**What you need to do**
Write out all of the following lines word for word, leaving out the pictures.
++++++++++++++++++++
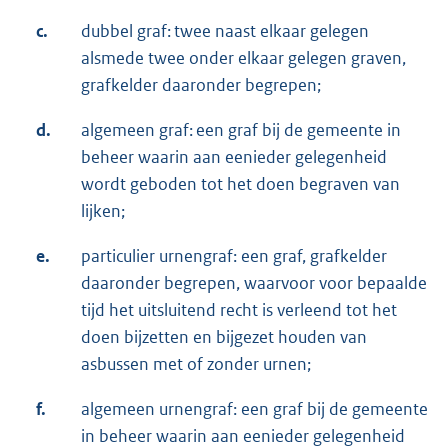
c.
dubbel graf: twee naast elkaar gelegen
alsmede twee onder elkaar gelegen graven,
grafkelder daaronder begrepen;
d.
algemeen graf: een graf bij de gemeente in
beheer waarin aan eenieder gelegenheid
wordt geboden tot het doen begraven van
lijken;
e.
particulier urnengraf: een graf, grafkelder
daaronder begrepen, waarvoor voor bepaalde
tijd het uitsluitend recht is verleend tot het
doen bijzetten en bijgezet houden van
asbussen met of zonder urnen;
f.
algemeen urnengraf: een graf bij de gemeente
in beheer waarin aan eenieder gelegenheid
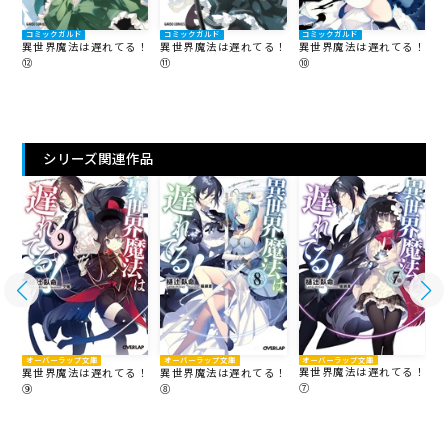
コミックガルド
コミックガルド
コミックガルド
！
異世界魔法は遅れてる！
異世界魔法は遅れてる！
異世界魔法は遅れてる！
⑫
⑪
⑩
⑨
シリーズ関連作品
オーバーラップ文庫
オーバーラップ文庫
オーバーラップ文庫
異世界魔法は遅れてる！
異世界魔法は遅れてる！
異世界魔法は遅れてる！
！
⑦
⑥
⑨
⑧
++++++++++++++++++++
**Result of this task**
c.
dubbel graf: twee naast elkaar gelegen
alsmede twee onder elkaar gelegen graven,
grafkelder daaronder begrepen;
d.
algemeen graf: een graf bij de gemeente in
beheer waarin aan eenieder gelegenheid
wordt geboden tot het doen begraven van
lijken;
e.
particulier urnengraf: een graf, grafkelder
daaronder begrepen, waarvoor voor bepaalde
tijd het uitsluitend recht is verleend tot het
doen bijzetten en bijgezet houden van
asbussen met of zonder urnen;
f.
algemeen urnengraf: een graf bij de gemeente
in beheer waarin aan eenieder gelegenheid
コミックガルド
コミックガルド
コミックガルド
！
異世界魔法は遅れてる！
異世界魔法は遅れてる！
異世界魔法は遅れてる！
⑫
⑪
⑩
⑨
シリーズ関連作品
オーバーラップ文庫
オーバーラップ文庫
オーバーラップ文庫
異世界魔法は遅れてる！
異世界魔法は遅れてる！
異世界魔法は遅れてる！
！
⑦
⑥
⑨
⑧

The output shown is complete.